A word-for-word copy of the data, with no images, is the required answer.

*** Opening of Data in this exercise ***

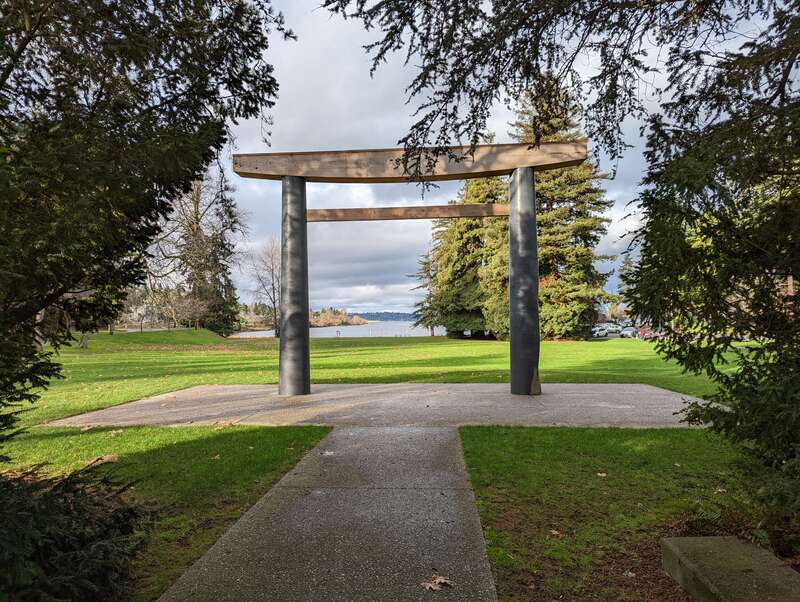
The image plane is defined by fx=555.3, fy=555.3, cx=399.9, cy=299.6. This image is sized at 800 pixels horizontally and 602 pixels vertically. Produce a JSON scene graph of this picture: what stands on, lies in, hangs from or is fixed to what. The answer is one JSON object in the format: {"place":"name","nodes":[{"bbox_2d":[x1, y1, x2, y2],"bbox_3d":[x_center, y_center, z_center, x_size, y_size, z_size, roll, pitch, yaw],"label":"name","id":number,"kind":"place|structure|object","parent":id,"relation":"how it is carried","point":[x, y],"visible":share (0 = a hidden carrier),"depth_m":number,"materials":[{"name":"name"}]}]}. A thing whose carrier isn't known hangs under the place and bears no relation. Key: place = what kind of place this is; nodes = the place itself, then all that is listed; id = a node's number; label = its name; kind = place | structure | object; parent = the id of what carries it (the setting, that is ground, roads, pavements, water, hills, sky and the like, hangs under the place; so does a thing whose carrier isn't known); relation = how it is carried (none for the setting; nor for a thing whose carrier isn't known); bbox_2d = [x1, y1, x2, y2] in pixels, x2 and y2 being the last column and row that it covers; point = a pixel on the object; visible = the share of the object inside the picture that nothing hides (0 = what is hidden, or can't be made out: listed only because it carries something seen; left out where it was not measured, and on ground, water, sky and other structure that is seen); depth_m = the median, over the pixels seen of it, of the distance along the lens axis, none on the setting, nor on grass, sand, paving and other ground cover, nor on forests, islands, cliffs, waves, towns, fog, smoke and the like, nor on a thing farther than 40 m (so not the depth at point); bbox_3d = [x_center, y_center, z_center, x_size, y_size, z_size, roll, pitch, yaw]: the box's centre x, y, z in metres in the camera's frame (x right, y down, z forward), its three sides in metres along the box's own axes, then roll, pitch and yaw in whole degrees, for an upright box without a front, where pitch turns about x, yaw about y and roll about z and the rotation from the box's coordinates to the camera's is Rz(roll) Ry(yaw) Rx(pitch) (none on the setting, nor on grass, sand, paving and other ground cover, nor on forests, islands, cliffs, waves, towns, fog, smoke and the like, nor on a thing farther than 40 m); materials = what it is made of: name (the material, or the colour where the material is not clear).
{"place":"outdoors","nodes":[
{"label":"outdoors","id":0,"kind":"place"},
{"bbox_2d":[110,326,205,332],"label":"path","id":1,"kind":"structure","parent":0,"point":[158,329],"materials":[{"name":"grey concrete"}]},
{"bbox_2d":[0,419,331,601],"label":"lawn","id":2,"kind":"structure","parent":0,"point":[204,432],"materials":[{"name":"green plant"}]},
{"bbox_2d":[0,457,156,601],"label":"shrub","id":3,"kind":"object","parent":2,"relation":"on","point":[74,501],"visible":0.97,"depth_m":2.63,"materials":[{"name":"green plant"}]},
{"bbox_2d":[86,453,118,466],"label":"dry leaf","id":4,"kind":"object","parent":2,"relation":"on","point":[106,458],"visible":0.68,"depth_m":5.85,"materials":[{"name":"brown"}]},
{"bbox_2d":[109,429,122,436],"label":"fallen leaf","id":5,"kind":"object","parent":2,"relation":"on","point":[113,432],"visible":0.97,"depth_m":7.38,"materials":[{"name":"brown"}]},
{"bbox_2d":[0,0,290,456],"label":"evergreen tree","id":6,"kind":"object","parent":2,"relation":"on","point":[115,187],"visible":0.99,"depth_m":3.40,"materials":[{"name":"plant"}]},
{"bbox_2d":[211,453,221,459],"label":"fallen leaf","id":7,"kind":"object","parent":2,"relation":"on","point":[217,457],"visible":0.92,"depth_m":6.01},
{"bbox_2d":[156,425,495,601],"label":"concrete path","id":8,"kind":"structure","parent":0,"point":[444,437],"materials":[{"name":"grey concrete"}]},
{"bbox_2d":[321,450,335,455],"bbox_3d":[-0.783,1.640,5.975,0.214,0.020,0.231,1,-3,-45],"label":"fallen leaf","id":9,"kind":"object","parent":8,"relation":"on","point":[328,453],"visible":0.93,"depth_m":5.96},
{"bbox_2d":[420,574,451,590],"bbox_3d":[0.193,1.529,3.010,0.180,0.031,0.176,1,-2,-42],"label":"dry leaf","id":10,"kind":"object","parent":8,"relation":"on","point":[442,581],"visible":0.98,"depth_m":3.00,"materials":[{"name":"brown plant"}]},
{"bbox_2d":[233,321,436,337],"label":"lake","id":11,"kind":"structure","parent":0,"point":[321,334],"materials":[{"name":"liquid"}]},
{"bbox_2d":[308,306,368,327],"label":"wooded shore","id":12,"kind":"structure","parent":0,"point":[315,321],"materials":[{"name":"brown wood"}]},
{"bbox_2d":[351,311,415,321],"label":"distant hill","id":13,"kind":"structure","parent":0,"point":[373,315],"materials":[{"name":"blue"}]},
{"bbox_2d":[44,381,724,429],"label":"concrete slab","id":14,"kind":"structure","parent":0,"point":[659,392],"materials":[{"name":"grey concrete"}]},
{"bbox_2d":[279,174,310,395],"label":"column","id":15,"kind":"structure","parent":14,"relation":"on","point":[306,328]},
{"bbox_2d":[228,141,590,395],"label":"torii gate","id":16,"kind":"structure","parent":14,"relation":"on","point":[306,333],"depth_m":10.53,"materials":[{"name":"brown"}]},
{"bbox_2d":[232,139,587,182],"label":"wooden beam","id":17,"kind":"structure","parent":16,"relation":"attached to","point":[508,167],"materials":[{"name":"brown wood"}]},
{"bbox_2d":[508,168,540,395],"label":"column","id":18,"kind":"structure","parent":14,"relation":"on","point":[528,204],"depth_m":10.36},
{"bbox_2d":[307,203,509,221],"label":"wooden beam","id":19,"kind":"structure","parent":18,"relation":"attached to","point":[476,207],"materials":[{"name":"brown wood"}]},
{"bbox_2d":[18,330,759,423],"label":"lawn","id":20,"kind":"structure","parent":0,"point":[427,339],"materials":[{"name":"green plant"}]},
{"bbox_2d":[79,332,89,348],"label":"tree trunk","id":21,"kind":"object","parent":20,"relation":"on","point":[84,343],"visible":0.32,"materials":[{"name":"wood"}]},
{"bbox_2d":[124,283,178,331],"label":"bare tree","id":22,"kind":"object","parent":20,"relation":"on","point":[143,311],"visible":0.86,"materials":[{"name":"plant"}]},
{"bbox_2d":[163,287,204,329],"label":"bare tree","id":23,"kind":"object","parent":20,"relation":"on","point":[185,301],"visible":0.98,"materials":[{"name":"brown plant"}]},
{"bbox_2d":[151,170,245,334],"label":"bare tree","id":24,"kind":"object","parent":20,"relation":"on","point":[195,217],"visible":0.81,"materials":[{"name":"brown plant"}]},
{"bbox_2d":[246,239,279,337],"label":"bare tree","id":25,"kind":"object","parent":20,"relation":"on","point":[273,285],"visible":0.77,"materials":[{"name":"brown plant"}]},
{"bbox_2d":[411,249,443,336],"label":"conifer tree","id":26,"kind":"object","parent":20,"relation":"on","point":[424,272],"visible":0.56,"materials":[{"name":"plant"}]},
{"bbox_2d":[416,172,511,338],"label":"evergreen tree","id":27,"kind":"object","parent":20,"relation":"on","point":[473,257],"visible":0.6,"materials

*** Close of Data in this exercise ***

== Answer box ==
The image plane is defined by fx=555.3, fy=555.3, cx=399.9, cy=299.6. This image is sized at 800 pixels horizontally and 602 pixels vertically. Produce a JSON scene graph of this picture: what stands on, lies in, hangs from or is fixed to what. The answer is one JSON object in the format: {"place":"name","nodes":[{"bbox_2d":[x1, y1, x2, y2],"bbox_3d":[x_center, y_center, z_center, x_size, y_size, z_size, roll, pitch, yaw],"label":"name","id":number,"kind":"place|structure|object","parent":id,"relation":"how it is carried","point":[x, y],"visible":share (0 = a hidden carrier),"depth_m":number,"materials":[{"name":"name"}]}]}. A thing whose carrier isn't known hangs under the place and bears no relation. Key: place = what kind of place this is; nodes = the place itself, then all that is listed; id = a node's number; label = its name; kind = place | structure | object; parent = the id of what carries it (the setting, that is ground, roads, pavements, water, hills, sky and the like, hangs under the place; so does a thing whose carrier isn't known); relation = how it is carried (none for the setting; nor for a thing whose carrier isn't known); bbox_2d = [x1, y1, x2, y2] in pixels, x2 and y2 being the last column and row that it covers; point = a pixel on the object; visible = the share of the object inside the picture that nothing hides (0 = what is hidden, or can't be made out: listed only because it carries something seen; left out where it was not measured, and on ground, water, sky and other structure that is seen); depth_m = the median, over the pixels seen of it, of the distance along the lens axis, none on the setting, nor on grass, sand, paving and other ground cover, nor on forests, islands, cliffs, waves, towns, fog, smoke and the like, nor on a thing farther than 40 m (so not the depth at point); bbox_3d = [x_center, y_center, z_center, x_size, y_size, z_size, roll, pitch, yaw]: the box's centre x, y, z in metres in the camera's frame (x right, y down, z forward), its three sides in metres along the box's own axes, then roll, pitch and yaw in whole degrees, for an upright box without a front, where pitch turns about x, yaw about y and roll about z and the rotation from the box's coordinates to the camera's is Rz(roll) Ry(yaw) Rx(pitch) (none on the setting, nor on grass, sand, paving and other ground cover, nor on forests, islands, cliffs, waves, towns, fog, smoke and the like, nor on a thing farther than 40 m); materials = what it is made of: name (the material, or the colour where the material is not clear).
{"place":"outdoors","nodes":[
{"label":"outdoors","id":0,"kind":"place"},
{"bbox_2d":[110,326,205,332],"label":"path","id":1,"kind":"structure","parent":0,"point":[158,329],"materials":[{"name":"grey concrete"}]},
{"bbox_2d":[0,419,331,601],"label":"lawn","id":2,"kind":"structure","parent":0,"point":[204,432],"materials":[{"name":"green plant"}]},
{"bbox_2d":[0,457,156,601],"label":"shrub","id":3,"kind":"object","parent":2,"relation":"on","point":[74,501],"visible":0.97,"depth_m":2.63,"materials":[{"name":"green plant"}]},
{"bbox_2d":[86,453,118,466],"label":"dry leaf","id":4,"kind":"object","parent":2,"relation":"on","point":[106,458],"visible":0.68,"depth_m":5.85,"materials":[{"name":"brown"}]},
{"bbox_2d":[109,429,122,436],"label":"fallen leaf","id":5,"kind":"object","parent":2,"relation":"on","point":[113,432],"visible":0.97,"depth_m":7.38,"materials":[{"name":"brown"}]},
{"bbox_2d":[0,0,290,456],"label":"evergreen tree","id":6,"kind":"object","parent":2,"relation":"on","point":[115,187],"visible":0.99,"depth_m":3.40,"materials":[{"name":"plant"}]},
{"bbox_2d":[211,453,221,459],"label":"fallen leaf","id":7,"kind":"object","parent":2,"relation":"on","point":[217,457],"visible":0.92,"depth_m":6.01},
{"bbox_2d":[156,425,495,601],"label":"concrete path","id":8,"kind":"structure","parent":0,"point":[444,437],"materials":[{"name":"grey concrete"}]},
{"bbox_2d":[321,450,335,455],"bbox_3d":[-0.783,1.640,5.975,0.214,0.020,0.231,1,-3,-45],"label":"fallen leaf","id":9,"kind":"object","parent":8,"relation":"on","point":[328,453],"visible":0.93,"depth_m":5.96},
{"bbox_2d":[420,574,451,590],"bbox_3d":[0.193,1.529,3.010,0.180,0.031,0.176,1,-2,-42],"label":"dry leaf","id":10,"kind":"object","parent":8,"relation":"on","point":[442,581],"visible":0.98,"depth_m":3.00,"materials":[{"name":"brown plant"}]},
{"bbox_2d":[233,321,436,337],"label":"lake","id":11,"kind":"structure","parent":0,"point":[321,334],"materials":[{"name":"liquid"}]},
{"bbox_2d":[308,306,368,327],"label":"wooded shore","id":12,"kind":"structure","parent":0,"point":[315,321],"materials":[{"name":"brown wood"}]},
{"bbox_2d":[351,311,415,321],"label":"distant hill","id":13,"kind":"structure","parent":0,"point":[373,315],"materials":[{"name":"blue"}]},
{"bbox_2d":[44,381,724,429],"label":"concrete slab","id":14,"kind":"structure","parent":0,"point":[659,392],"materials":[{"name":"grey concrete"}]},
{"bbox_2d":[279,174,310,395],"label":"column","id":15,"kind":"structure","parent":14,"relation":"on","point":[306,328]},
{"bbox_2d":[228,141,590,395],"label":"torii gate","id":16,"kind":"structure","parent":14,"relation":"on","point":[306,333],"depth_m":10.53,"materials":[{"name":"brown"}]},
{"bbox_2d":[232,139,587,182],"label":"wooden beam","id":17,"kind":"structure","parent":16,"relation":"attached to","point":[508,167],"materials":[{"name":"brown wood"}]},
{"bbox_2d":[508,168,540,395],"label":"column","id":18,"kind":"structure","parent":14,"relation":"on","point":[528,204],"depth_m":10.36},
{"bbox_2d":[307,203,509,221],"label":"wooden beam","id":19,"kind":"structure","parent":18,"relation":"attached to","point":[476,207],"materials":[{"name":"brown wood"}]},
{"bbox_2d":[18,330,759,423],"label":"lawn","id":20,"kind":"structure","parent":0,"point":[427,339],"materials":[{"name":"green plant"}]},
{"bbox_2d":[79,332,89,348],"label":"tree trunk","id":21,"kind":"object","parent":20,"relation":"on","point":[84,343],"visible":0.32,"materials":[{"name":"wood"}]},
{"bbox_2d":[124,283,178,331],"label":"bare tree","id":22,"kind":"object","parent":20,"relation":"on","point":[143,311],"visible":0.86,"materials":[{"name":"plant"}]},
{"bbox_2d":[163,287,204,329],"label":"bare tree","id":23,"kind":"object","parent":20,"relation":"on","point":[185,301],"visible":0.98,"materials":[{"name":"brown plant"}]},
{"bbox_2d":[151,170,245,334],"label":"bare tree","id":24,"kind":"object","parent":20,"relation":"on","point":[195,217],"visible":0.81,"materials":[{"name":"brown plant"}]},
{"bbox_2d":[246,239,279,337],"label":"bare tree","id":25,"kind":"object","parent":20,"relation":"on","point":[273,285],"visible":0.77,"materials":[{"name":"brown plant"}]},
{"bbox_2d":[411,249,443,336],"label":"conifer tree","id":26,"kind":"object","parent":20,"relation":"on","point":[424,272],"visible":0.56,"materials":[{"name":"plant"}]},
{"bbox_2d":[416,172,511,338],"label":"evergreen tree","id":27,"kind":"object","parent":20,"relation":"on","point":[473,257],"visible":0.6,"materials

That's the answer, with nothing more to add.